A ideia é manter uma percepção momento-a-momento dos nossos pensamentos, sentimentos, sensações corporais e do ambiente circundante. Isso implica aceitação: a gente tem que prestar atenção aos inputs sem julgá-los, sem achar que existe o certo e o errado em matéria de pensar/sentir. A prática da Atenção Plena nos sintoniza com a nossa respiração. A respiração é a prova mais concreta de que o tempo presente realmente existe.
Amishi Jha, pesquisadora da Universidade de Miami, testou os efeitos dessa técnica em grupos submetidos a intenso estresse, como atletas e militares. Descobriu que a atenção dos indivíduos treinados para a Atenção Plena se manteve estável mesmo sob as piores condições. Segundo Jha, há outros benefícios associados. Por exemplo, reduzir a ansiedade, evitar a depressão recidiva e melhorar a memória operacional.
ATENÇÃO PLENA
Mindfulness está fazendo uma diferença incrivelmente positiva na minha vida. Até a minha capacidade de dormir melhorou como nunca. Quando me bate aquela sensação de confusão mental – quando os meus pensamentos começam a se contradizer e se chocar –, uma espécie de luz amarela se acende e eu então digo a mim mesmo: “Ei, ei, calma, respire calma e profundamente”. E me pergunto: “O que está acontecendo agora, neste exato momento?”.

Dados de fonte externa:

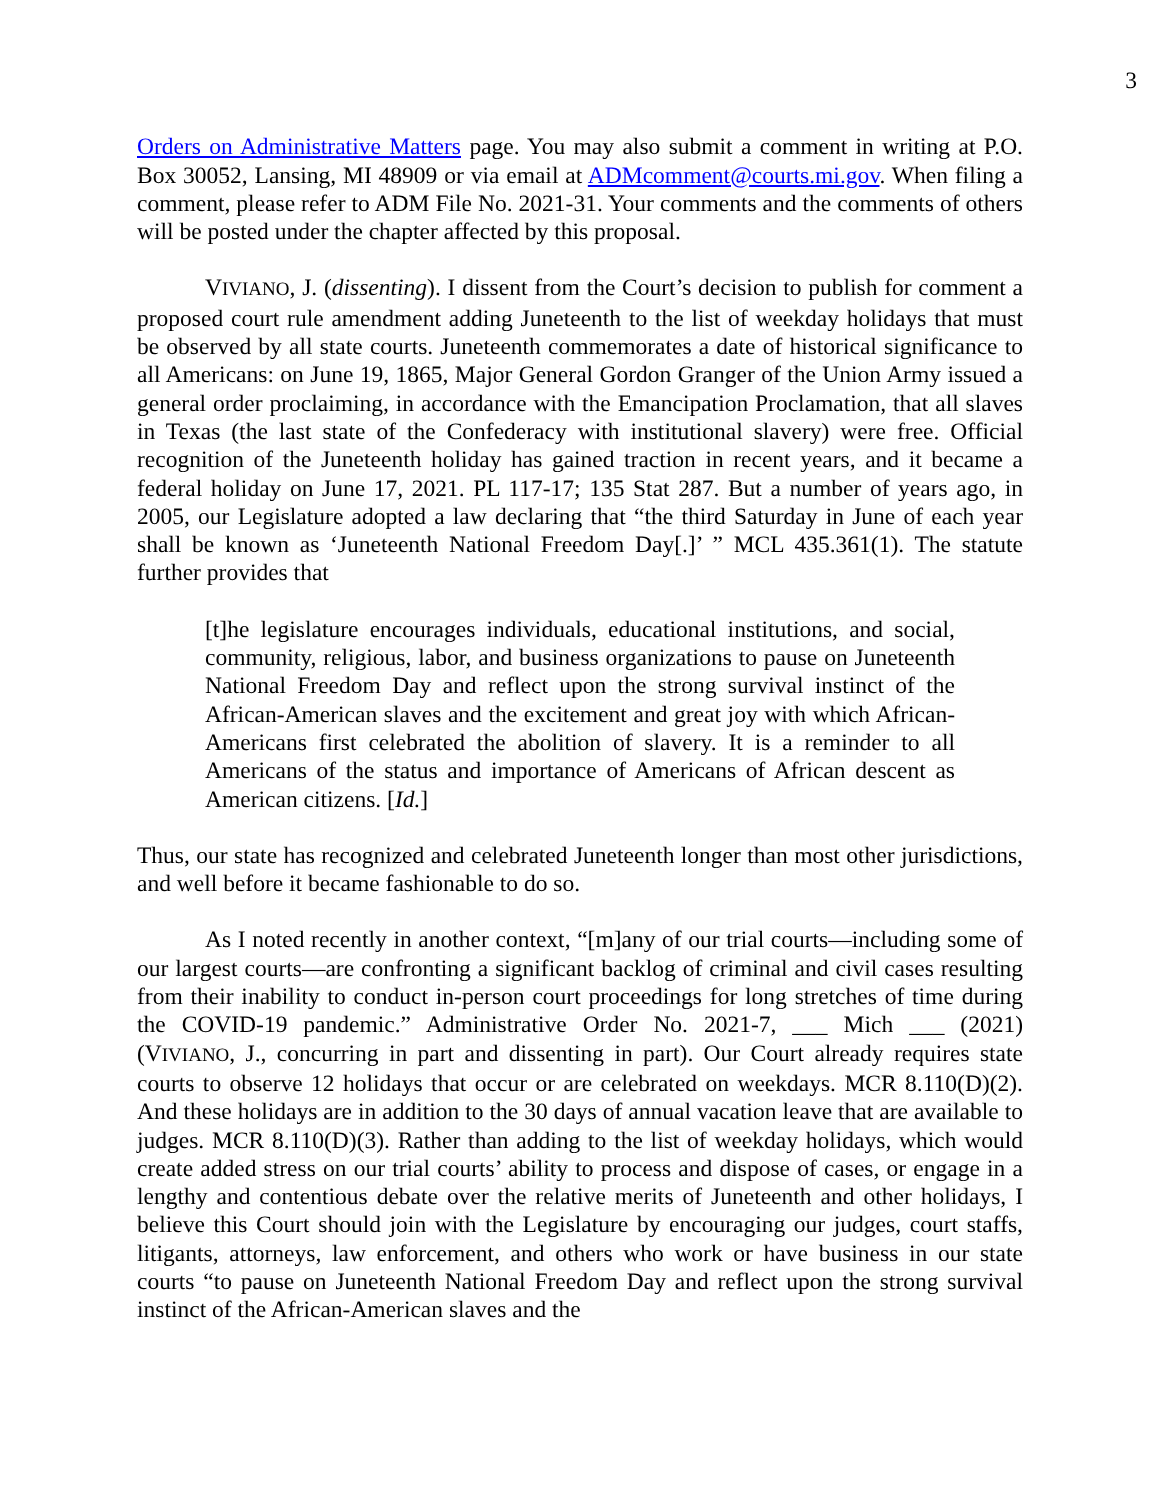3
Orders on Administrative Matters page. You may also submit a comment in writing at P.O. Box 30052, Lansing, MI 48909 or via email at ADMcomment@courts.mi.gov. When filing a comment, please refer to ADM File No. 2021-31. Your comments and the comments of others will be posted under the chapter affected by this proposal.
VIVIANO, J. (dissenting). I dissent from the Court’s decision to publish for comment a proposed court rule amendment adding Juneteenth to the list of weekday holidays that must be observed by all state courts. Juneteenth commemorates a date of historical significance to all Americans: on June 19, 1865, Major General Gordon Granger of the Union Army issued a general order proclaiming, in accordance with the Emancipation Proclamation, that all slaves in Texas (the last state of the Confederacy with institutional slavery) were free. Official recognition of the Juneteenth holiday has gained traction in recent years, and it became a federal holiday on June 17, 2021. PL 117-17; 135 Stat 287. But a number of years ago, in 2005, our Legislature adopted a law declaring that “the third Saturday in June of each year shall be known as ‘Juneteenth National Freedom Day[.]’ ” MCL 435.361(1). The statute further provides that
[t]he legislature encourages individuals, educational institutions, and social, community, religious, labor, and business organizations to pause on Juneteenth National Freedom Day and reflect upon the strong survival instinct of the African-American slaves and the excitement and great joy with which African-Americans first celebrated the abolition of slavery. It is a reminder to all Americans of the status and importance of Americans of African descent as American citizens. [Id.]
Thus, our state has recognized and celebrated Juneteenth longer than most other jurisdictions, and well before it became fashionable to do so.
As I noted recently in another context, “[m]any of our trial courts—including some of our largest courts—are confronting a significant backlog of criminal and civil cases resulting from their inability to conduct in-person court proceedings for long stretches of time during the COVID-19 pandemic.” Administrative Order No. 2021-7, ___ Mich ___ (2021) (VIVIANO, J., concurring in part and dissenting in part). Our Court already requires state courts to observe 12 holidays that occur or are celebrated on weekdays. MCR 8.110(D)(2). And these holidays are in addition to the 30 days of annual vacation leave that are available to judges. MCR 8.110(D)(3). Rather than adding to the list of weekday holidays, which would create added stress on our trial courts’ ability to process and dispose of cases, or engage in a lengthy and contentious debate over the relative merits of Juneteenth and other holidays, I believe this Court should join with the Legislature by encouraging our judges, court staffs, litigants, attorneys, law enforcement, and others who work or have business in our state courts “to pause on Juneteenth National Freedom Day and reflect upon the strong survival instinct of the African-American slaves and the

Ao agir assim, sinto que estou removendo os aditivos psicoemocionais malévolos que eu próprio insiro e que ajudam a tornar ainda mais insustentável a eventual dificuldade que estou enfrentando. A situação então volta a ser o que ela é; volta a ter a dimensão que tem; retorna ao grau de normalidade. Pouco a pouco, sem dogmas nem receitas tolas, a gente vai compreendendo um aspecto fundamental da existência: para cada possibilidade existe um limite (e vice-versa). A atenção é um ativo valioso não apenas para os outros, mas para nós mesmos.